Canada’s residential real estate market plunged dramatically last month, as the uncertainty surrounding COVID-19 pushed buyers and sellers to the sidelines.

Home sales fell by more than 56 per cent from the previous month’s level, which makes the month the worst April for home sales since 1984, the Canadian Real Estate Association said Friday.

Canada’s housing market is highly seasonal, as sales are generally low through the start of the year because of cold weather before heating up in the period from March to June. It then slows down again through the rest of the year.

But the COVID-19 pandemic has thrown those trends out the window, as lockdowns and physical distancing measures have put a chill on home buying right as the market normally tends to heat up.

“Like so many other parts of normal daily life, a lot of buying and selling activity in housing markets across Canada has been put on pause,” the CREA’s chief economist Shaun Cathcart said.
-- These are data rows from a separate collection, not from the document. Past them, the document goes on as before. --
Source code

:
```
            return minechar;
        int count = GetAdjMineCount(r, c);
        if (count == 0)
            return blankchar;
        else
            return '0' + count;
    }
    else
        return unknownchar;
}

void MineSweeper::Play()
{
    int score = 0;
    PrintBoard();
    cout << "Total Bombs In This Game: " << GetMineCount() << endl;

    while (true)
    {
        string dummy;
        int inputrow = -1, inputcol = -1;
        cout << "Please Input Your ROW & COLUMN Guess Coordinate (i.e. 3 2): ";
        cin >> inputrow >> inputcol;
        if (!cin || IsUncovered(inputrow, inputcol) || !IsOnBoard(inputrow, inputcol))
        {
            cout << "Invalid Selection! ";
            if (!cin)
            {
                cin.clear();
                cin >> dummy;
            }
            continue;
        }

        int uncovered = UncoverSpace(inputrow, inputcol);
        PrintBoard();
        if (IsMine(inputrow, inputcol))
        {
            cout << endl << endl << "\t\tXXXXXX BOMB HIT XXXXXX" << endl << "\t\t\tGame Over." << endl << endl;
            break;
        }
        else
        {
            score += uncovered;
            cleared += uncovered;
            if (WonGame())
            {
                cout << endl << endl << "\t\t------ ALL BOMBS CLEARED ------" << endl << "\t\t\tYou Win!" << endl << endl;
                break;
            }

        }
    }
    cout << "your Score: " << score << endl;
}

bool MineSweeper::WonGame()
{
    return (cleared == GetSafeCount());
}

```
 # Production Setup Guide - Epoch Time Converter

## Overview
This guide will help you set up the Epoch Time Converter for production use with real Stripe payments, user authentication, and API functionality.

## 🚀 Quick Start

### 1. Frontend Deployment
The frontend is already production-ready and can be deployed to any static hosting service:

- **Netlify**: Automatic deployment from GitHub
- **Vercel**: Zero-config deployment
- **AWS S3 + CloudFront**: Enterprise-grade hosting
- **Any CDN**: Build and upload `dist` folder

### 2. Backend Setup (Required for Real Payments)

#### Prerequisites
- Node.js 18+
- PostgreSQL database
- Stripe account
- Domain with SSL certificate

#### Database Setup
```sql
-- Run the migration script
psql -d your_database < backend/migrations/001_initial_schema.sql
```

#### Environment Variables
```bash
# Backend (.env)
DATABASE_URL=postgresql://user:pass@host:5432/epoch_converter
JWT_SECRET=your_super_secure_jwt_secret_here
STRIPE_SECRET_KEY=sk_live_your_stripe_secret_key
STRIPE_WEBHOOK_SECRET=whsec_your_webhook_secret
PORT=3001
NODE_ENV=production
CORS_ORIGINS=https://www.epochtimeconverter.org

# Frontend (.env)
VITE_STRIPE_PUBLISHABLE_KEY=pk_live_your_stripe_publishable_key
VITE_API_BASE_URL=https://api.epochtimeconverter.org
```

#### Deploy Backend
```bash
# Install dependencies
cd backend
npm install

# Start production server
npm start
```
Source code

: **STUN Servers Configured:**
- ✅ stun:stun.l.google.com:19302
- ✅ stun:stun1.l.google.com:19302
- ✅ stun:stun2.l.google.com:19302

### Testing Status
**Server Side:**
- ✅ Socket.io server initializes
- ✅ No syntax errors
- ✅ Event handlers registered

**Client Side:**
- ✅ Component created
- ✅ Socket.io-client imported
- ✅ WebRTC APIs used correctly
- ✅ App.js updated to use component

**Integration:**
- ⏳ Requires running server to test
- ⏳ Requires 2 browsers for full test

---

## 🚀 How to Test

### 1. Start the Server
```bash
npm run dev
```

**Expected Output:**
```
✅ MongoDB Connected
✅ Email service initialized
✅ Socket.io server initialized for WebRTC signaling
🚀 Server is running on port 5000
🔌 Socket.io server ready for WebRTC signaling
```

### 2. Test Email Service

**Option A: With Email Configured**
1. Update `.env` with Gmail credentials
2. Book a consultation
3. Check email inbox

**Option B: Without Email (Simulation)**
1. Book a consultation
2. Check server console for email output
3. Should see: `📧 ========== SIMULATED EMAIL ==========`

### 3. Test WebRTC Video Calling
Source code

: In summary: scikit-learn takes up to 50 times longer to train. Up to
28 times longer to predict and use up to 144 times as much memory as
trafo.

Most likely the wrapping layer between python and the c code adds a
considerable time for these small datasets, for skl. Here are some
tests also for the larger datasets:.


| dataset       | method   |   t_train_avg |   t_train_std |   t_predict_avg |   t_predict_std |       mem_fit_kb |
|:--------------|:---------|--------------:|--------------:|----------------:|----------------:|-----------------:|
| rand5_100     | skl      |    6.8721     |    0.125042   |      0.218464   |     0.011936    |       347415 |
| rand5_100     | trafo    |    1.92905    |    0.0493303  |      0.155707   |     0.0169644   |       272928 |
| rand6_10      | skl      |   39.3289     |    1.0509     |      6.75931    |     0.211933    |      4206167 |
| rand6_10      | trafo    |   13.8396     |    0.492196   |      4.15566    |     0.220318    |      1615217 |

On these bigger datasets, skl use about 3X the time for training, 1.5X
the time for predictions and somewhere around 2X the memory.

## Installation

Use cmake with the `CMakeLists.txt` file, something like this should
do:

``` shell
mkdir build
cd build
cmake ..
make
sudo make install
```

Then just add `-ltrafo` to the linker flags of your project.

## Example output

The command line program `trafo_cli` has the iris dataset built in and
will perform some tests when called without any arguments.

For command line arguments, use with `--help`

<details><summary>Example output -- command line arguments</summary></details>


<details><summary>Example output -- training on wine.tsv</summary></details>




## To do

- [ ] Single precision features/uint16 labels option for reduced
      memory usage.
The CREA said it saw the trend begin in March, which started out strong before sales plunged in the latter half of the month. All in all, March sales were down by 15 per cent from February’s level. Now, April is almost 60 per cent below that record low.

Prices holding steady for now

The number of homes sold is in free fall, but so far average prices are not plummeting as sellers try to ride out the pandemic.

The average price of a home sold by a realtor last month was $488,000, down by 1.3 per cent from April 2019.

“While some downward pressure on prices is to be expected, the comparatively small change underscores the extent to which the bigger picture is one where so much activity on both the selling and buying side is currently on pause,” the CREA said.